La radice latina del termine è natum, “generato”, una parola potente. Quando non si accoglie la Vita cresce la diffidenza tra le persone, aumentano i conflitti sociali, prevale la sfiducia sulla progettualità. Lo ha ribadito anche il 56° Rapporto Censis di quest’anno, immerso in un velo di pessimismo e di paura. «La società italiana – afferma – entra nel ciclo del post-populismo. Alle vulnerabilità economiche e sociali strutturali, di lungo periodo, si aggiungono adesso gli effetti deleteri delle quattro crisi sovrapposte dell’ultimo triennio: la pandemia perdurante, la guerra cruenta alle porte dell’Europa, l’alta inflazione, la morsa energetica. E la paura straniante di essere esposti a rischi globali incontrollabili».

Fa riflettere la frase scelta per definirsi da più del 50% degli intervistati. Un pensiero che nega il senso del Natale: “Lasciatemi vivere in pace nei miei attuali confini soggettivi”. L’apatia sociale di molti blocca energia, laboriosità, operosità: 4 italiani su 5 “non hanno voglia di fare sacrifici per cambiare”.

Quando non si ha un “per chi” vivere non si intravede nemmeno il come e il dove dirigersi. Le aspettative si sgretolano per l’assenza di motivazioni forti. In questo vuoto si annidano paure nuove, soprattutto da parte di chi dovrebbe essere portatore di vita nuova: l’84,5% degli italiani, in particolare i giovani e i laureati, ritiene che eventi geograficamente lontani possano cambiare le loro vite; il 61% teme che possa scoppiare la Terza guerra mondiale, il 59% che scoppi la bomba atomica e il 58% è convinto che l’Italia possa entrare in guerra.

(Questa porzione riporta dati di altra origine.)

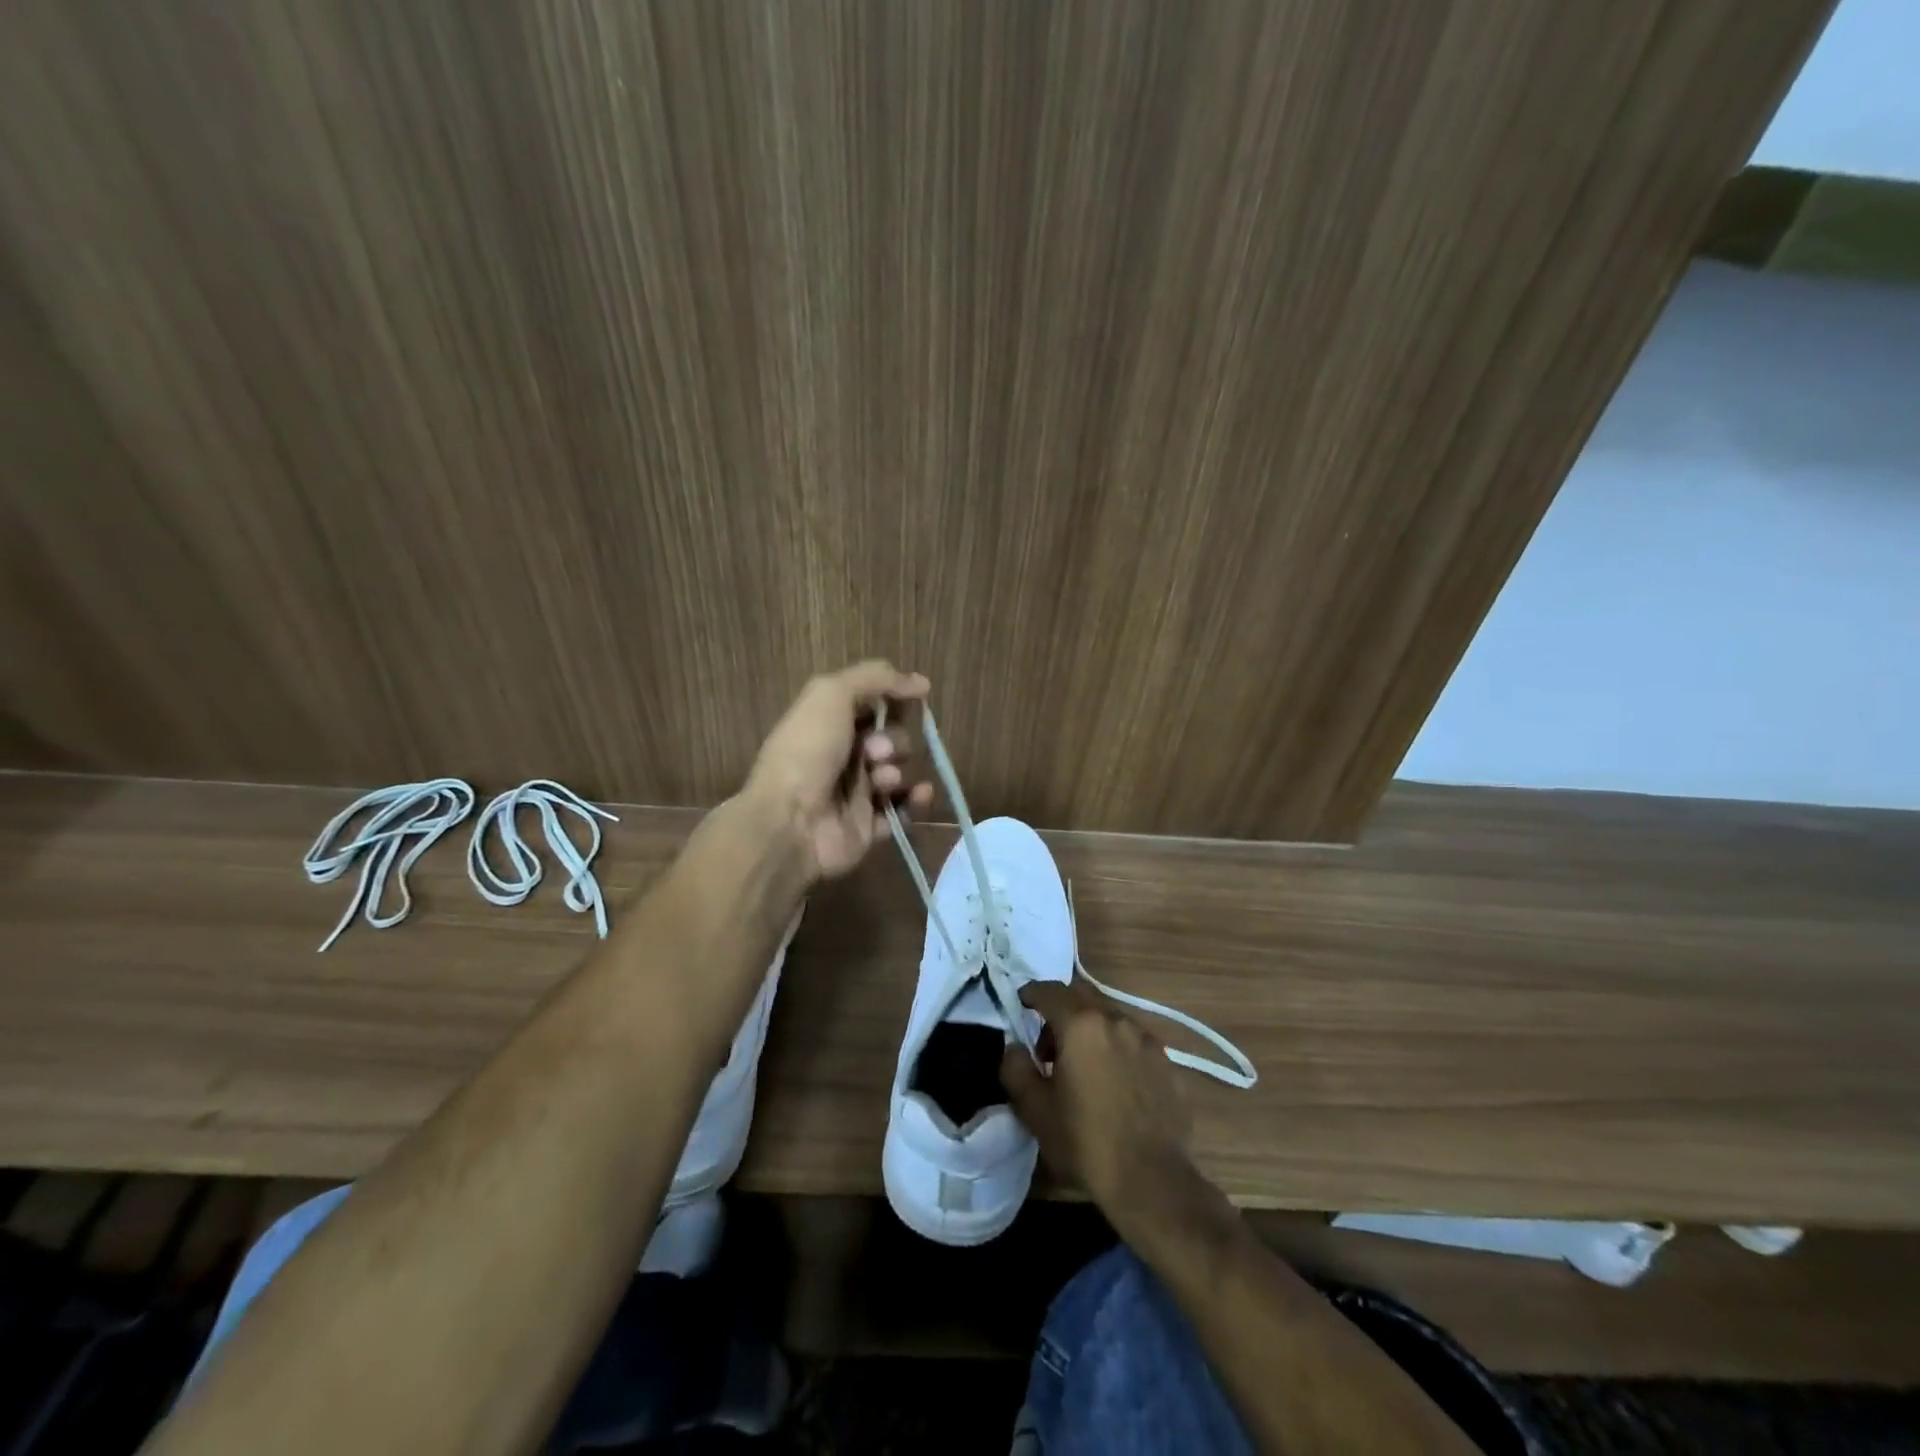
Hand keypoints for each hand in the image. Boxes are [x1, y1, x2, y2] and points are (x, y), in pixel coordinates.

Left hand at [745, 660, 934, 880]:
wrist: (789, 821)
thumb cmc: (807, 751)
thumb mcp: (832, 694)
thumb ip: (876, 678)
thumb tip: (920, 683)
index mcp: (827, 724)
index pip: (871, 705)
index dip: (893, 700)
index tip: (916, 697)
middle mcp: (840, 757)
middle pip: (889, 739)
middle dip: (893, 740)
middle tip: (875, 751)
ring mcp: (855, 794)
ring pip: (897, 773)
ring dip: (897, 770)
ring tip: (882, 780)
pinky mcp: (868, 827)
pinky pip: (903, 810)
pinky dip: (915, 801)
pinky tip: (920, 793)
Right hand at [1001, 978, 1198, 1233]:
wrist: (1151, 1180)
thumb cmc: (1085, 1141)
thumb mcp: (1034, 1109)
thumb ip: (1015, 1068)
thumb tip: (1015, 1047)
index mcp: (1081, 1024)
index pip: (1049, 991)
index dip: (1031, 994)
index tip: (1022, 1005)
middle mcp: (1116, 1020)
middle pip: (1082, 998)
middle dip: (1061, 1012)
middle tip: (1049, 1046)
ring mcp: (1146, 1039)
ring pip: (1109, 1018)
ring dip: (1090, 1030)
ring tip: (1083, 1068)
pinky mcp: (1167, 1062)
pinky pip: (1132, 1041)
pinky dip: (1116, 1049)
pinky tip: (1114, 1084)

Per gestire la denatalità, la longevità, la crisi della famiglia e l’ondata di emigrazione italiana verso altri Paesi, occorre che a livello sociale si riaffermi un grande “sì alla vita” per custodire le politiche sociali dell’Italia e per ripensare gli stili di vita basati sul consumo e sulla solitudine.

Il Natale illumina chi scommette sulla vita. Per fortuna, loro sono ancora tanti rispetto a chi predilige le tenebre della gelosia, della mal informazione, della calunnia e della corruzione. Ma è nella notte oscura che brillano le stelle. Sono loro la garanzia della ripartenza per costruire un nuovo «collante» nella società. Lo sguardo positivo nei confronti degli altri, che è conseguenza dell’approccio di speranza e di fede nella Vita, pone nelle condizioni migliori per affrontare le derive negative.